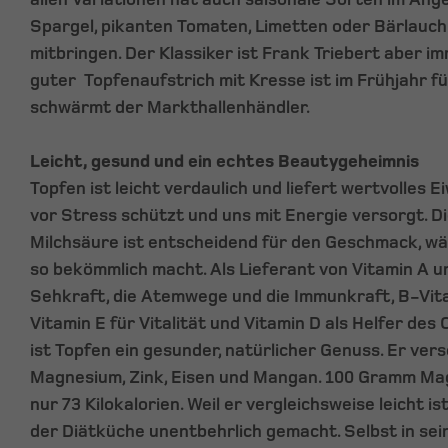
Spargel, pikanten Tomaten, Limetten oder Bärlauc
mitbringen. Der Klassiker ist Frank Triebert aber im
guter Topfenaufstrich mit Kresse ist im Frühjahr f
schwärmt der Markthallenhändler.
Leicht, gesund und ein echtes Beautygeheimnis
Topfen ist leicht verdaulich und liefert wertvolles E
vor Stress schützt und uns mit Energie versorgt. D
Milchsäure ist entscheidend für den Geschmack, wä
so bekömmlich macht. Als Lieferant von Vitamin A u
Sehkraft, die Atemwege und die Immunkraft, B-Vit
Vitamin E für Vitalität und Vitamin D als Helfer des
ist Topfen ein gesunder, natürlicher Genuss. Er vers
Magnesium, Zink, Eisen und Mangan. 100 Gramm Ma
nur 73 Kilokalorien. Weil er vergleichsweise leicht is
der Diätküche unentbehrlich gemacht. Selbst in sei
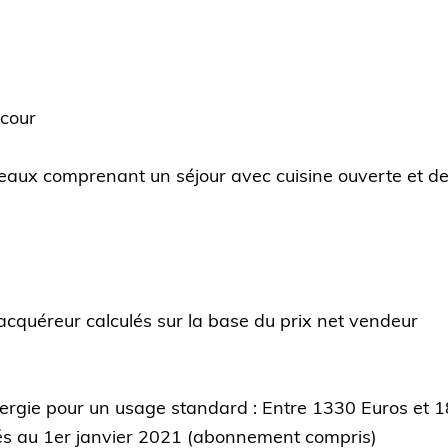
 cour
eaux comprenant un séjour avec cuisine ouverte et d
acquéreur calculés sur la base du prix net vendeur
ergie pour un usage standard : Entre 1330 Euros et 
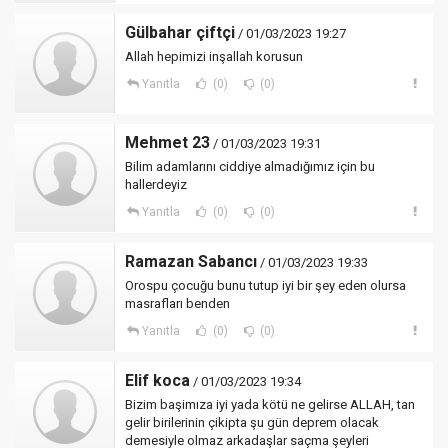
Gülbahar çiftçi
/ 01/03/2023 19:27
Allah hepimizi inşallah korusun
Yanıtla
(0)
(0)
Mehmet 23
/ 01/03/2023 19:31
Bilim adamlarını ciddiye almadığımız için bu
hallerdeyiz
Yanıtla
(0)
(0)
Ramazan Sabancı
/ 01/03/2023 19:33
Orospu çocuğu bunu tutup iyi bir şey eden olursa
masrafları benden
Yanıtla
(0)
(0)
Elif koca
/ 01/03/2023 19:34
Bizim başimıza iyi yada kötü ne gelirse ALLAH, tan
gelir birilerinin çikipta şu gün deprem olacak
demesiyle olmaz arkadaşlar saçma şeyleri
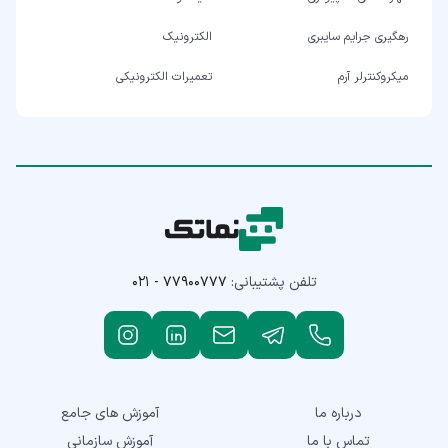
رهگیری جرایم سایبری
الکترونیک
میکروکنترلر آرم
تعمیرات الکترونیکی
تلفن پشتیبانی:
۰۲۱ - ۷۷۹۰۰۷۷۷
درباره ما
آموزش های جامع
تماس با ما
آموزش سازمانی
============
WHAT YOU NEED TO DO
Copy out each line in the records above that contains the word "Vitamin", matching case exactly.

RESPONSE BELOW
so bekömmlich macht. Als Lieferant von Vitamin A u
Vitamin E für Vitalität und Vitamin D als Helfer des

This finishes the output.